Extracted data entries
►

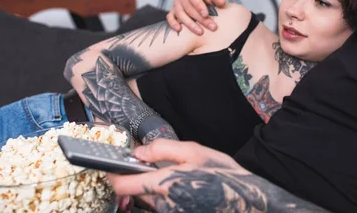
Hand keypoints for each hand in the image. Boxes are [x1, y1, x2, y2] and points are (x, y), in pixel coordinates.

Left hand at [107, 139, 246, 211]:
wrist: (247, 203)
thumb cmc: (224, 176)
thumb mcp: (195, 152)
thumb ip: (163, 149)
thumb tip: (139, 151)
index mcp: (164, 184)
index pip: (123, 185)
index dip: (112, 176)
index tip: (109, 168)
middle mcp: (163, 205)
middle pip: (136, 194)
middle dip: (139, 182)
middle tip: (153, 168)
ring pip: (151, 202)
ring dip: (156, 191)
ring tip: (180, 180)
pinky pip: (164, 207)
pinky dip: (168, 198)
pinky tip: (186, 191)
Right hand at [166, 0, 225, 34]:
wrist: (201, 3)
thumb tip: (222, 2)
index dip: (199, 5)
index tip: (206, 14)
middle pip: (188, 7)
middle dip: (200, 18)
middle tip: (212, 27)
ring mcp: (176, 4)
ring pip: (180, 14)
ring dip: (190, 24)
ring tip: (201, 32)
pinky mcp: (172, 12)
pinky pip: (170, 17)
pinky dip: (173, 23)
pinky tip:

◄
►

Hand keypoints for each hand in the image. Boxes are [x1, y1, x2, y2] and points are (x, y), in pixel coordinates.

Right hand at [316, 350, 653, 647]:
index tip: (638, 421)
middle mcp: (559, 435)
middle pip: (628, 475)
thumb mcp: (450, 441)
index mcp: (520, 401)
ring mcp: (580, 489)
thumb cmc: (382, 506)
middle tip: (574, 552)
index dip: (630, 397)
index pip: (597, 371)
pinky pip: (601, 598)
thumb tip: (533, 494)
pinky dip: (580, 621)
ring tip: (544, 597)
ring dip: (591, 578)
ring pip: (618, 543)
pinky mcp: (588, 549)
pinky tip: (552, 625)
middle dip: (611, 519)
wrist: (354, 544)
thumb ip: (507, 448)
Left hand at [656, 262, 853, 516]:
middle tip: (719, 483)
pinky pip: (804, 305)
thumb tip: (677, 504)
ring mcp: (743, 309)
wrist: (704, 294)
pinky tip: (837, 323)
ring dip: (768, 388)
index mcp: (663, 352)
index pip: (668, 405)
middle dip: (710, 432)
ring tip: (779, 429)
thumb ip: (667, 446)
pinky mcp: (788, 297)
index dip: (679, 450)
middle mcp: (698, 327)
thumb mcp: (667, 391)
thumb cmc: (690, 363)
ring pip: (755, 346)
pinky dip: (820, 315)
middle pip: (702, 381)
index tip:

◄
►

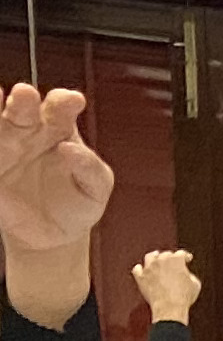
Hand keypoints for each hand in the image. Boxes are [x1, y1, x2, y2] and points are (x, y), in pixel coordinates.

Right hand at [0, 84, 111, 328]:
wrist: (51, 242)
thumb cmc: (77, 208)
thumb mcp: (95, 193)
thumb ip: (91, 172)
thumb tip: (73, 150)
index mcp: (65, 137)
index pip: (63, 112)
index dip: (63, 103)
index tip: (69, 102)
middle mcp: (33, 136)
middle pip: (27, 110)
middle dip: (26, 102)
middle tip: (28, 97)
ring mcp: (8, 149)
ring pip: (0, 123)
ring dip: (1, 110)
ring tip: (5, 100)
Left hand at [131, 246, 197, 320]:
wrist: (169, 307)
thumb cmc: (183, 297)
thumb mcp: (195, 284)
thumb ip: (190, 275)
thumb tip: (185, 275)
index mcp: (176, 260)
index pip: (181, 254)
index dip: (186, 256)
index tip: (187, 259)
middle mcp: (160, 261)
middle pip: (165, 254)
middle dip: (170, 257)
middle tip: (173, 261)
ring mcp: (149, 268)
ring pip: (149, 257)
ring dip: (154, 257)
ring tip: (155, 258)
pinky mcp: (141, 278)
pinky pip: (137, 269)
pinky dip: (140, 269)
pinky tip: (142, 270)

◄

Aim of the exercise: Match on "Right": copy every line in the records that has it.

Reply to the task:
Right hand at [166, 0, 225, 34]:
Right hand at [316, 350, 653, 647]:
Right hand at [0, 84, 111, 328]:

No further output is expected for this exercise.